The outcomes are different – but the poison is the same. One poison will make you stumble in the street; the other will clog your arteries and make your skin stretch to levels it was not designed to stretch to. Both will embarrass you and will mock you and will continue to harass you without the slightest hint of remorse.
So what do you do?
Do you let this disease inexplicably disrupt your life….or do you take action. Most people will be forced to cope with the unwelcomed disruption that this addiction offers. However, there are a select few who are willing to put this disease in its place.
There are a few, who decide to deal with this disease in the same way that the effective alcoholic deals with his disease, aka ….in a very serious manner.
The alcoholic gets help!
A Religious Perspective on Overeating
So why do humans crave food, or alcohol, or sex to the excess – why can these cravings never be satisfied.
The religious person would tell you that you were “made to crave.” They would say that you were created with a void that only a daily relationship with your creator can fill.

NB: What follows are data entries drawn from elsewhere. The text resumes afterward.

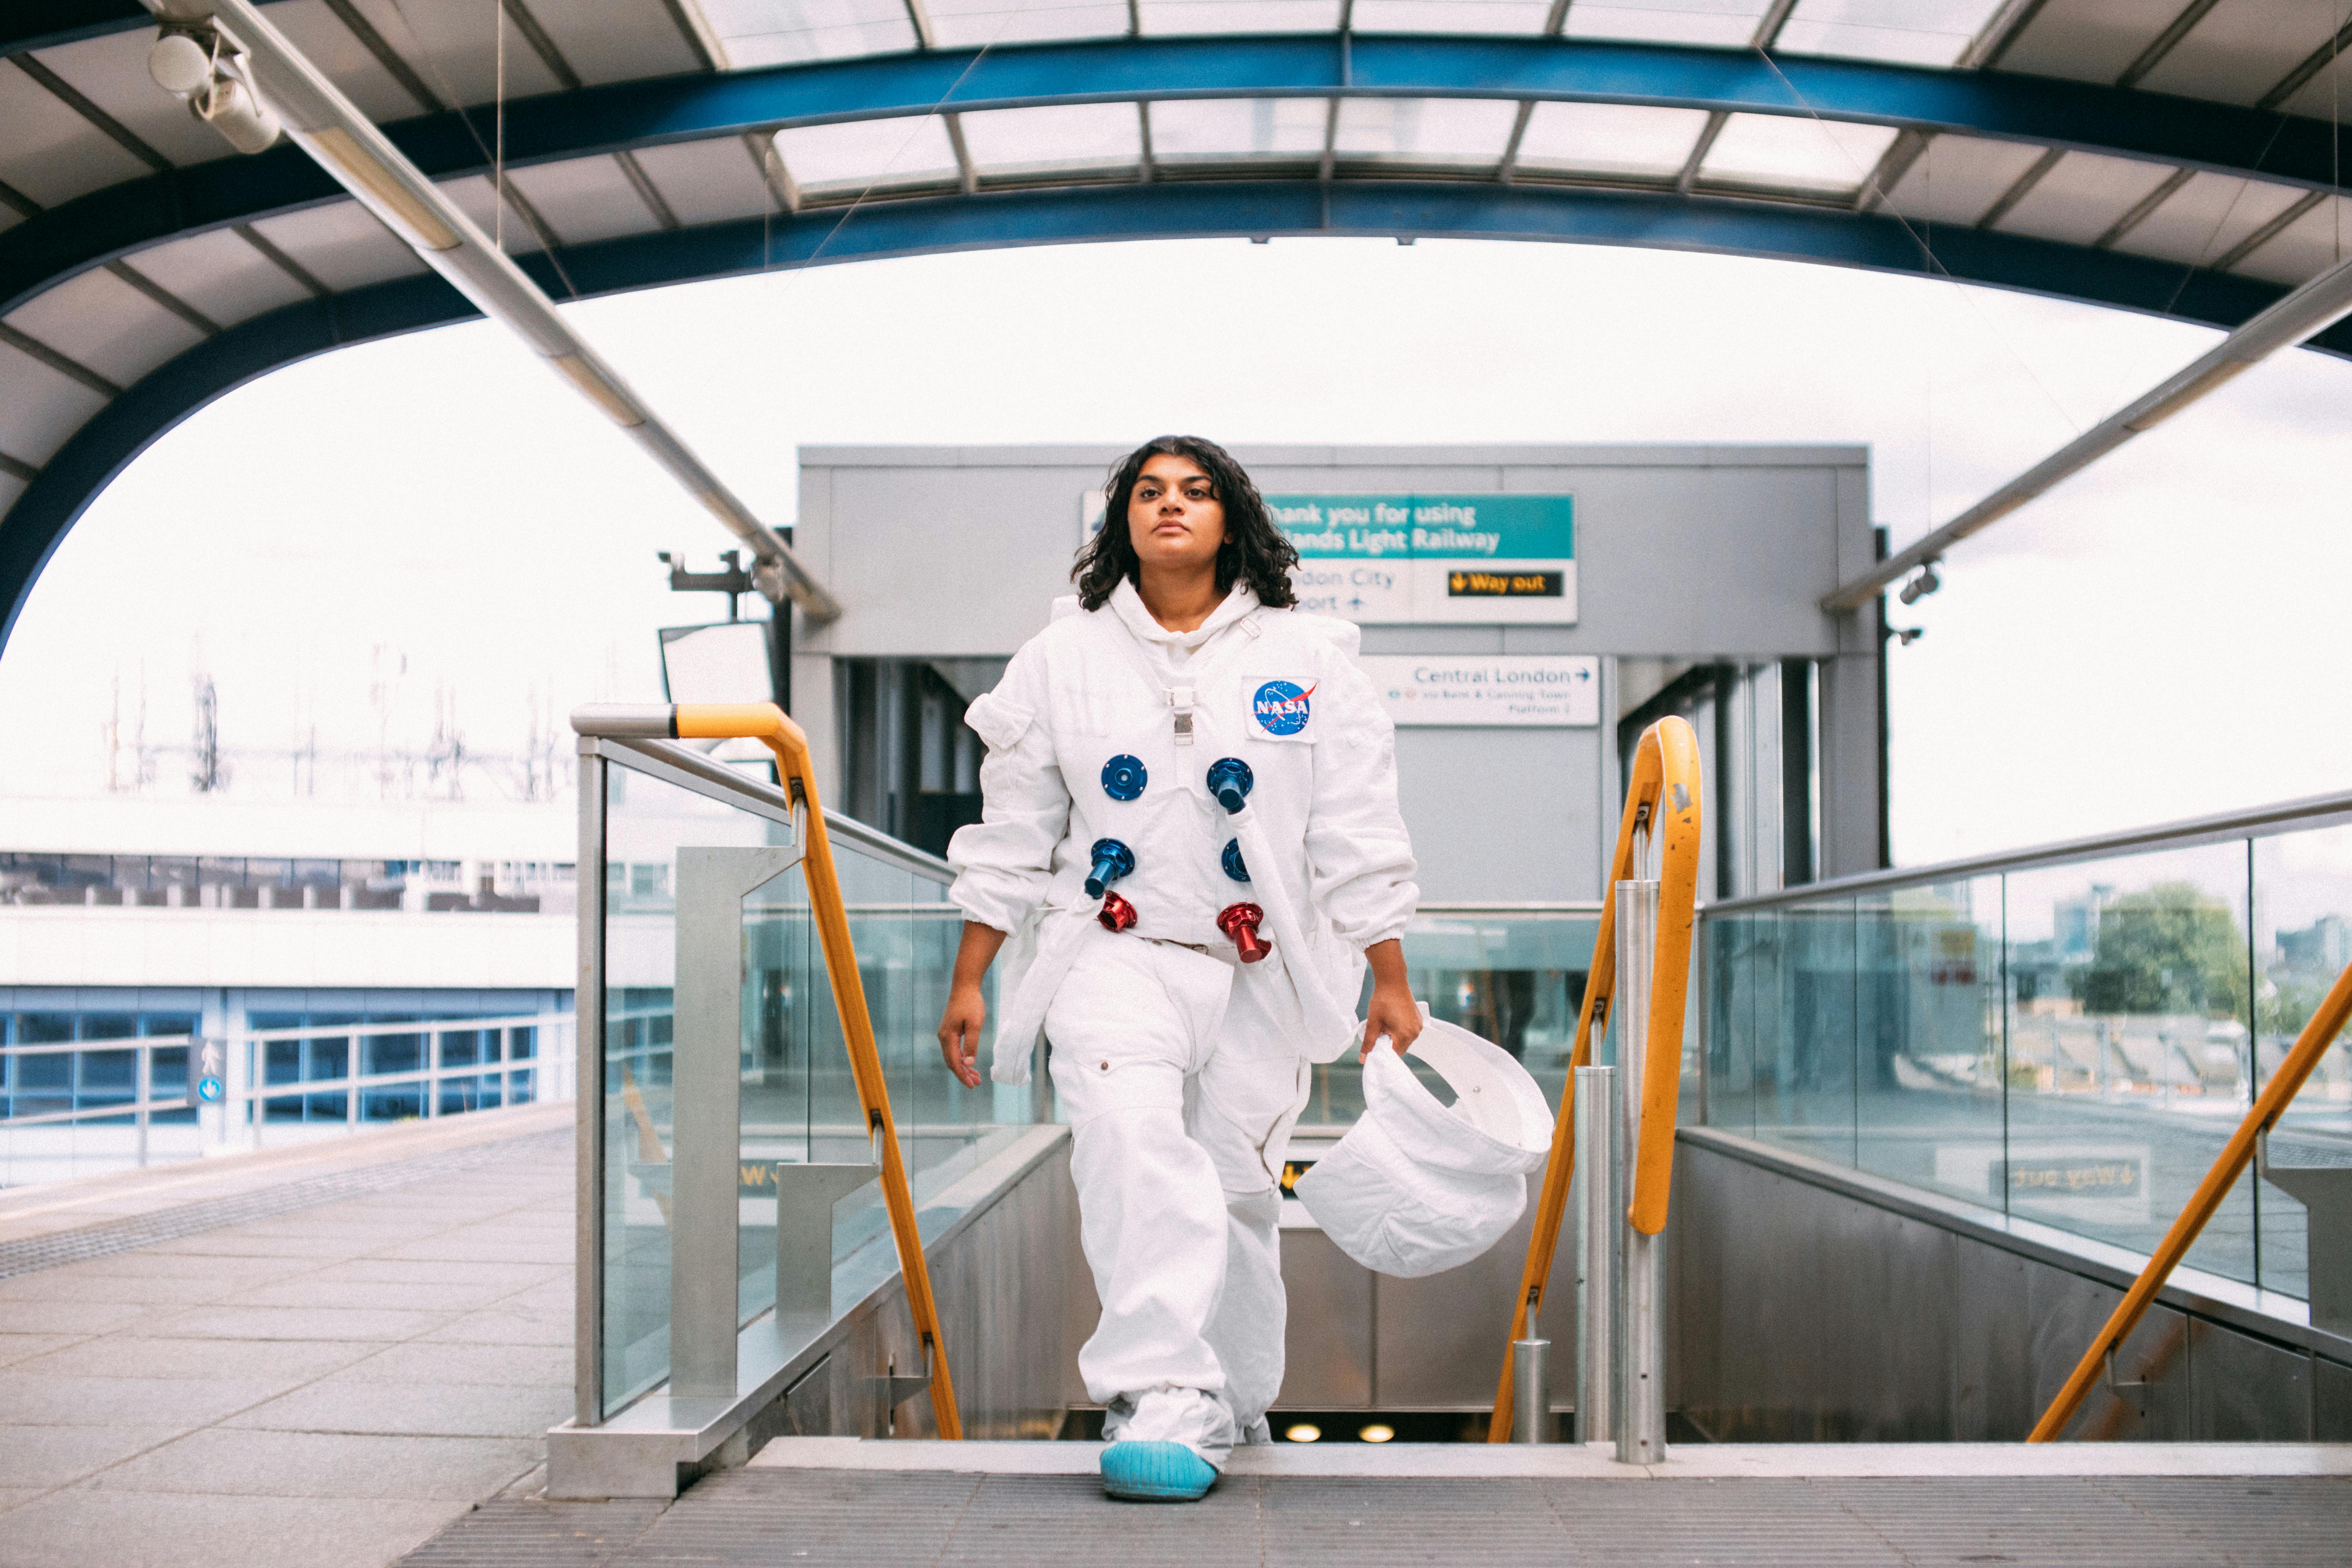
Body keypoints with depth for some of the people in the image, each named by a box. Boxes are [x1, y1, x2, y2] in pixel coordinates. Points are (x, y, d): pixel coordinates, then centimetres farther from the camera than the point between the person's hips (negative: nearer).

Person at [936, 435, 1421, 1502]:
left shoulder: (1308, 659, 7)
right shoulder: (1060, 658, 9)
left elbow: (1358, 836, 6)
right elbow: (1012, 834, 11)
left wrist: (1389, 982, 3)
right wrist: (968, 984, 8)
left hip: (1259, 973, 1)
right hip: (1114, 954, -1)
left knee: (1237, 1184, 5)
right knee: (1132, 1137, -25)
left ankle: (1228, 1407, 24)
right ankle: (1161, 1398, -29)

The religious person would say, “Because you don’t have such a relationship with your creator, you must depend on other sources of fulfillment to help keep your sanity, to help you cope, to keep you from losing it, to give you a reason to go on.”
They would claim that false fulfillments such as food, sex, alcohol, and gambling have horrific side-effects, while a relationship with your creator will only make you better (much better). They would claim the only hope for a life “free” from addictions is to switch addictions; to switch from a food addiction, to a “creator addiction” – as only the one who created you could possibly fulfill you. They would claim that freedom only exists as part of a daily walk with God.
An Alcoholic Anonymous (AA) Perspective on Overeating
The AA perspective is slightly different, the AA member would tell you that there is no freedom for you – they would say that you never get free from your disease.
After being in AA for 20 years, you still must go to the meetings and say, “My name is Mr. Self Development, and I’m an alcoholic.”
And the reason that you must say that you’re an alcoholic is because the moment that you forget that you’re an alcoholic, the moment you forget your disease, you’re subject to return to the bottle. You must constantly remind yourself of your disease, lest you forget. This approach has worked for countless numbers of people.
So the AA proclaims that they can get you “clean,” but “freedom” is elusive – you’ll have to manage your disease for the rest of your life.
I would liken the AA approach to weight watchers or Overeaters Anonymous (OA) – you succeed through proper and consistent management (with support), day-by-day.
In Closing
You must break the addiction to sugar in order to have any hope of success. These solutions are not perhaps as glamorous as the quick fixes promised by magazine covers, but unlike the magazine covers, they will provide lasting results. You may need to sit in a room with some fruits and vegetables and nuts for a few days and shake until your body begins to recover from the sugar addiction, but if you take your addiction seriously, help is to be had.